▸ **Task statement**
Print the entries below again exactly as they stand, but skip any picture.

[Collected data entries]
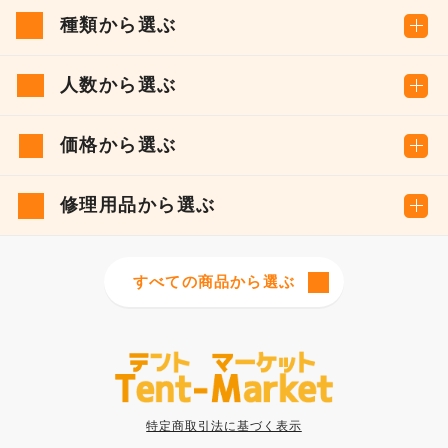
種類から選ぶ
人数から選ぶ
価格から選ぶ
修理用品から選ぶ
すべての商品から選ぶ
特定商取引法に基づく表示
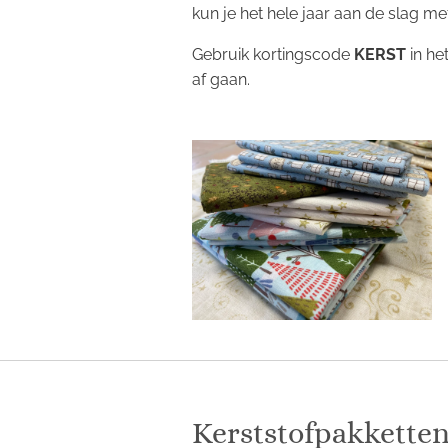
kun je het hele jaar aan de slag me
Gebruik kortingscode
KERST
in he
af gaan.
Kerststofpakkette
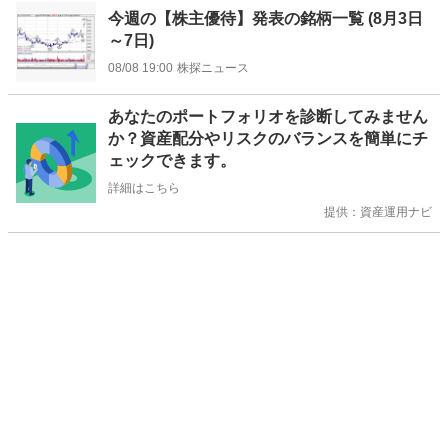
今週の【株主優待】発表の銘柄一覧 (8月3日
～7日)
08/08 19:00
株探ニュース
お
あなたのポートフォリオを診断してみません
知
か？資産配分やリスクのバランスを簡単にチ
ら
ェックできます。
せ
詳細はこちら
提供：資産運用ナビ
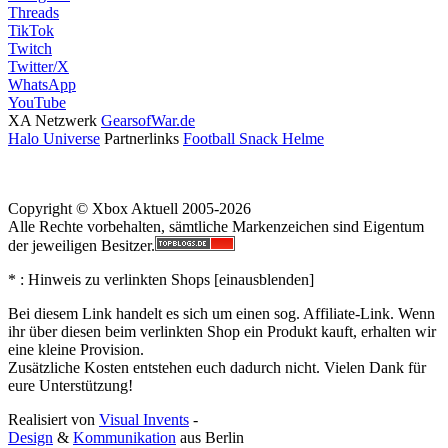
Threads
TikTok
Twitch
Twitter/X
WhatsApp
YouTube
XA Netzwerk
GearsofWar.de
Halo Universe
Partnerlinks
Football Snack Helme
Copyright © Xbox Aktuell 2005-2026
Alle Rechte vorbehalten, sämtliche Markenzeichen sind Eigentum
der jeweiligen Besitzer.
* : Hinweis zu verlinkten Shops [
ein
aus
blenden
]
Bei diesem Link handelt es sich um einen sog. Affiliate-Link. Wenn
ihr über diesen beim verlinkten Shop ein Produkt kauft, erhalten wir
eine kleine Provision.
Zusätzliche Kosten entstehen euch dadurch nicht. Vielen Dank für
eure Unterstützung!
Realisiert von
Visual Invents
-
Design
&
Kommunikation
aus
Berlin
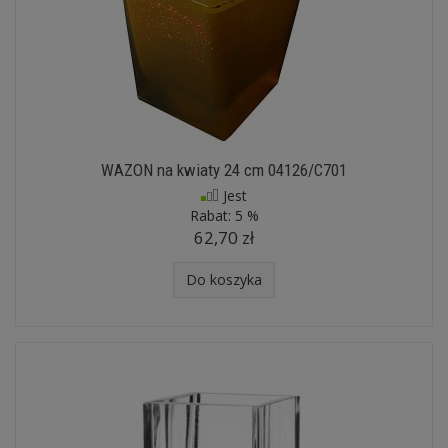
WAZON na kwiaty 24 cm 04126/C701
Jest
Rabat:
5 %
62,70 zł
Do koszyka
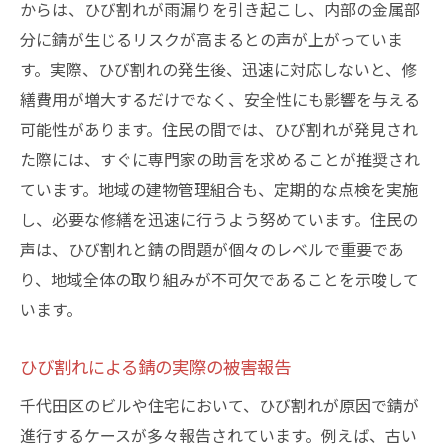
からは、ひび割れが雨漏りを引き起こし、内部の金属部
分に錆が生じるリスクが高まるとの声が上がっていま
す。実際、ひび割れの発生後、迅速に対応しないと、修
繕費用が増大するだけでなく、安全性にも影響を与える
可能性があります。住民の間では、ひび割れが発見され
た際には、すぐに専門家の助言を求めることが推奨され
ています。地域の建物管理組合も、定期的な点検を実施
し、必要な修繕を迅速に行うよう努めています。住民の
声は、ひび割れと錆の問題が個々のレベルで重要であ
り、地域全体の取り組みが不可欠であることを示唆して
います。
ひび割れによる錆の実際の被害報告
千代田区のビルや住宅において、ひび割れが原因で錆が
進行するケースが多々報告されています。例えば、古い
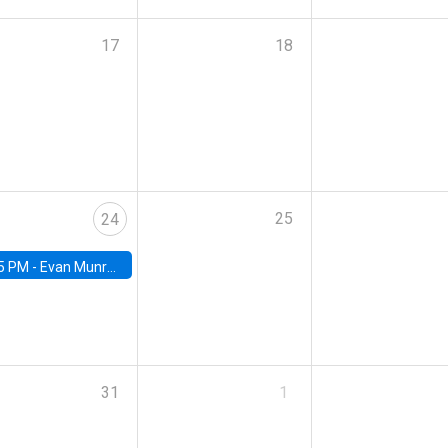
17
18
25
24
5 PM -
Evan Munro, Neyman Visiting Assistant Professor in the Department of Statistics at UC Berkeley
31
1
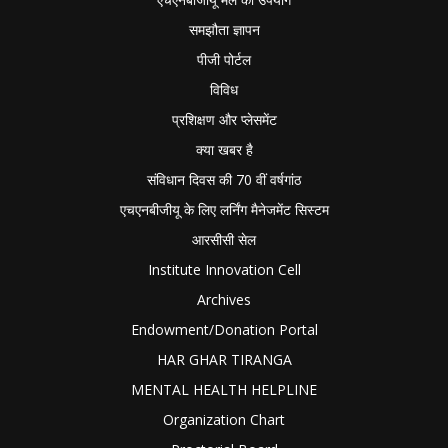
समझौता ज्ञापन
पीजी पोर्टल
विविध
प्रशिक्षण और प्लेसमेंट
क्या खबर है
संविधान दिवस की 70 वीं वर्षगांठ
एचएनबीजीयू के लिए लर्निंग मैनेजमेंट सिस्टम
आरसीसी सेल
Institute Innovation Cell
Archives
Endowment/Donation Portal
HAR GHAR TIRANGA
MENTAL HEALTH HELPLINE
Organization Chart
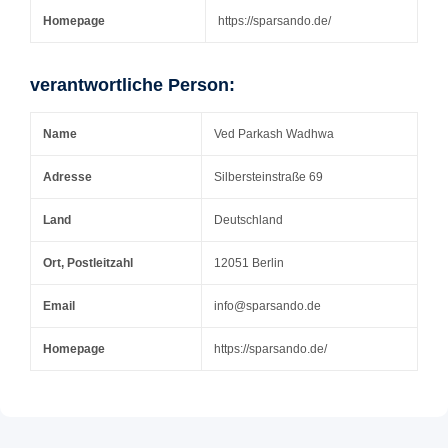
Homepage
https://sparsando.de/
verantwortliche Person:
Name
Ved Parkash Wadhwa
Adresse
Silbersteinstraße 69
Land
Deutschland
Ort, Postleitzahl
12051 Berlin
Email
info@sparsando.de
Homepage
https://sparsando.de/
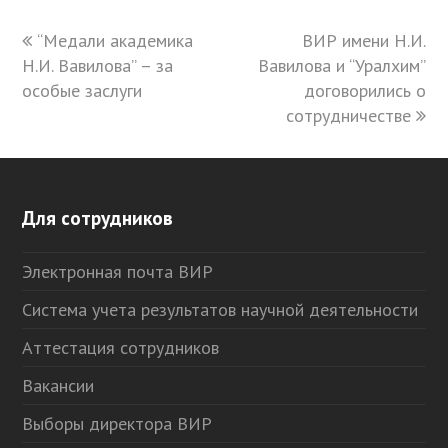
previous
“Медали академика
ВИР имени Н.И.
next
Н.И. Вавилова” – за
post:
Вавилова и “Уралхим”
post:
особые заслуги
договорились о
сотрудничестве
Для сотрудников
Электронная почта ВИР
Система учета результатов научной деятельности
Аттестация сотрудников
Вакансии
Выборы директора ВИР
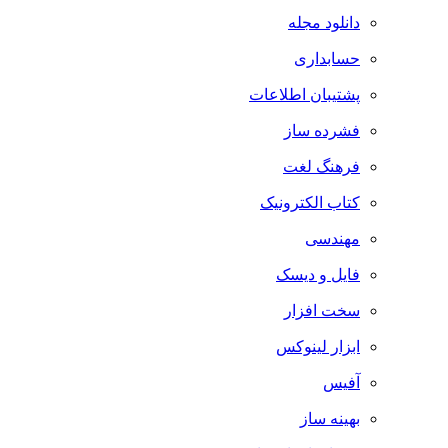
دانلود مجله
حسابداری
پشتیبان اطلاعات
فشرده ساز
فرهنگ لغت
کتاب الکترونیک
مهندسی
فایل و دیسک
سخت افزار
ابزار لینوکس
آفیس
بهینه ساز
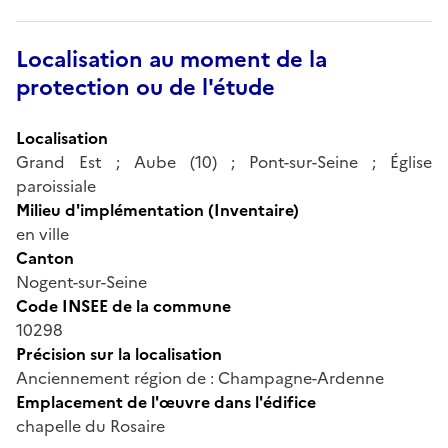
Localisation au moment de la
protection ou de l'étude
Localisation
Grand Est ; Aube (10) ; Pont-sur-Seine ; Église
paroissiale
Milieu d'implémentation (Inventaire)
en ville
Canton
Nogent-sur-Seine
Code INSEE de la commune
10298
Précision sur la localisation
Anciennement région de : Champagne-Ardenne
Emplacement de l'œuvre dans l'édifice
chapelle du Rosaire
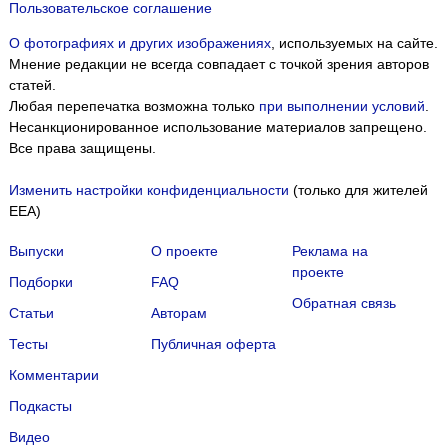
Пользовательское соглашение
О фотографиях и других изображениях
, используемых на сайте.
Мнение редакции не всегда совпадает с точкой зрения авторов
статей.
Любая перепечатка возможна только
при выполнении условий
.
Несанкционированное использование материалов запрещено.
Все права защищены.
Изменить настройки конфиденциальности
(только для жителей
EEA)
Выпуски
О проекте
Реклама на
проекте
Подборки
FAQ
Обратная связь
Статьи
Авторам
Тесты
Публичная оферта
Комментарии
Подкасты
Мы собираем файлы cookie и применяем
Яндекс.Метрику
.
Видео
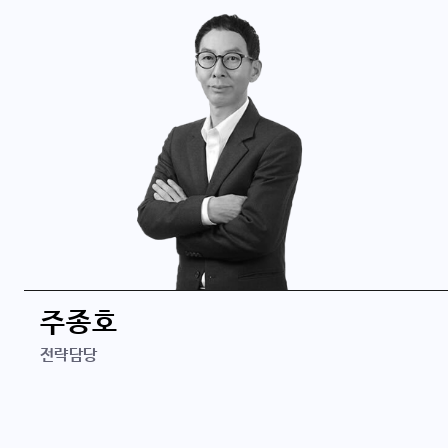
학력
수원대학교 경영학 학사
경력
주종호
우아한형제들
전략담당
한국투자파트너스
카카오벤처스
Booz&Company
학력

▸ **Solution below**
種類から選ぶ
人数から選ぶ
価格から選ぶ
修理用品から選ぶ
すべての商品から選ぶ
特定商取引法に基づく表示
kun je het hele jaar aan de slag me
Gebruik kortingscode
KERST
in he
af gaan.
Kerststofpakkette
今週の【株主優待】発表の銘柄一覧 (8月3日
～7日)
08/08 19:00
株探ニュース
お
あなたのポートフォリオを診断してみません
知
か？資産配分やリスクのバランスを簡単にチ
ら
ェックできます。
せ
詳細はこちら
提供：資産運用ナビ
Threads
TikTok
Twitch
Twitter/X
WhatsApp
YouTube
XA Netzwerk
GearsofWar.de
Halo Universe
Partnerlinks
Football Snack Helme
Copyright © Xbox Aktuell 2005-2026
Alle Rechte vorbehalten, sämtliche Markenzeichen sind Eigentum
der jeweiligen Besitzer.
* : Hinweis zu verlinkten Shops [
ein
aus
blenden
]
Bei diesem Link handelt es sich um einen sog. Affiliate-Link. Wenn
ihr über diesen beim verlinkten Shop ein Produkt kauft, erhalten wir
eine kleine Provision.
Zusätzliche Kosten entstehen euch dadurch nicht. Vielen Dank für
eure Unterstützung!
Realisiert von
Visual Invents
-
Design
&
Kommunikation
aus
Berlin
WAZON na kwiaty 24 cm 04126/C701
Jest
Rabat:
5 %
62,70 zł
Do koszyka
からは、ひび割れが雨漏りを引き起こし、内部の金属部
分に錆が生じるリスクが高まるとの声が上がっていま
す。実際、ひび割れの発生後、迅速に対応しないと、修
繕費用が増大するだけでなく、安全性にも影響を与える
可能性があります。住民の間では、ひび割れが発見され
た際には、すぐに専門家の助言を求めることが推奨され
ています。地域の建物管理組合も、定期的な点検を実施
し、必要な修繕を迅速に行うよう努めています。住民の
声は、ひび割れと錆の問題が個々のレベルで重要であ
り、地域全体の取り組みが不可欠であることを示唆して
います。
ひび割れによる錆の実際の被害報告
千代田区のビルや住宅において、ひび割れが原因で錆が
進行するケースが多々報告されています。例えば、古い
17
18
25
24
5 PM -
Evan Munro, Neyman Visiting Assistant Professor in the Department of Statistics at UC Berkeley
31
1
समझौता ज्ञापन
पीजी पोर्टल
विविध
प्रशिक्षण और प्लेसमेंट
क्या खबर है
संविधान दिवस की 70 वीं वर्षगांठ
एचएनबीजीयू के लिए लर्निंग मैनेजमेंट सिस्टम
आरसीसी सेल
Institute Innovation Cell
Archives
Endowment/Donation Portal
HAR GHAR TIRANGA
MENTAL HEALTH HELPLINE
Organization Chart
Homepage
https://sparsando.de/
verantwortliche Person:
Name
Ved Parkash Wadhwa
Adresse
Silbersteinstraße 69
Land
Deutschland
Ort, Postleitzahl
12051 Berlin
Email
info@sparsando.de
Homepage
https://sparsando.de/
previous
“Медали академика
ВИР имени Н.И.
next
Н.И. Вавилова” – за
post:
Вавилова и “Уралхим”
post:
особые заслуги
договорились о
сотрудничестве
Для сотрудников
Электронная почта ВИР
Система учета результатов научной деятельности
Аттестация сотрудников
Вакансии
Выборы директора ВИР
دانلود مجله
حسابداری
پشتیبان اطلاعات
فشرده ساز
فرهنگ لغت
کتاب الکترونیک
مهندسی
فایل و دیسک
سخت افزار
ابزار لینوکس
آفیس
بهینه ساز
Localisation au moment de la
protection ou de l'étude
Localisation
Grand Est ; Aube (10) ; Pont-sur-Seine ; Église
paroissiale
Milieu d'implémentation (Inventaire)
en ville
Canton
Nogent-sur-Seine
Code INSEE de la commune
10298
Précision sur la localisation
Anciennement région de : Champagne-Ardenne
Emplacement de l'œuvre dans l'édifice
chapelle du Rosaire
Пользовательское соглашение
О фотографиях и других изображениях
, используемых на сайте.
Мнение редакции не всегда совпадает с точкой зрения авторов
статей.
Любая перепечатка возможна только
при выполнении условий
.
Несанкционированное использование материалов запрещено.
Все права защищены.
Изменить настройки конфиденциальности
(только для жителей
EEA)
Выпуски
О проекте
Реклама на
проекте
Подборки
FAQ
Обратная связь
Статьи
Авторам
Тесты
Публичная оферта
Комментарии
Подкасты
Мы собираем файлы cookie и применяем
Яндекс.Метрику
.
Видео
학력
수원대학교 경영학 학사
경력
주종호
우아한형제들
전략담당
한국투자파트너스
카카오벤처스
Booz&Company
학력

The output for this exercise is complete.